Each line of the data below that holds the word "arrow" is to be reported in full.

Start of Excerpted records

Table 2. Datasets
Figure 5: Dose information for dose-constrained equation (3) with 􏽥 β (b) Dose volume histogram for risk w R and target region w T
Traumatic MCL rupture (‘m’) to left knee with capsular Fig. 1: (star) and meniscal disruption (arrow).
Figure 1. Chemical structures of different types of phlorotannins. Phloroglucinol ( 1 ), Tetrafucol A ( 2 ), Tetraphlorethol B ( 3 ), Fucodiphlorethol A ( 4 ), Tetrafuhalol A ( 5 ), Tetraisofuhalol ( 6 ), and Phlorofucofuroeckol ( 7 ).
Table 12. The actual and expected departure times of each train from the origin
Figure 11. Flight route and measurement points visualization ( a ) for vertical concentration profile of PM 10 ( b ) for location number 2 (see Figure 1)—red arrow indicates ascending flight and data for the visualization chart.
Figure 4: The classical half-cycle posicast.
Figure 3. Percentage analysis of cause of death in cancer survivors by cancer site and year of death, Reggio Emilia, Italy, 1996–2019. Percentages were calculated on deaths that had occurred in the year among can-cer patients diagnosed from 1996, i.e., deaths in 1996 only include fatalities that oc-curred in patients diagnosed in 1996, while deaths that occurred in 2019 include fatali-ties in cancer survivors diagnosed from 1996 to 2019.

End of Excerpted records

Answer space:
Traumatic MCL rupture (‘m’) to left knee with capsular Fig. 1: (star) and meniscal disruption (arrow).
Figure 11. Flight route and measurement points visualization ( a ) for vertical concentration profile of PM 10 ( b ) for location number 2 (see Figure 1)—red arrow indicates ascending flight and data for the visualization chart.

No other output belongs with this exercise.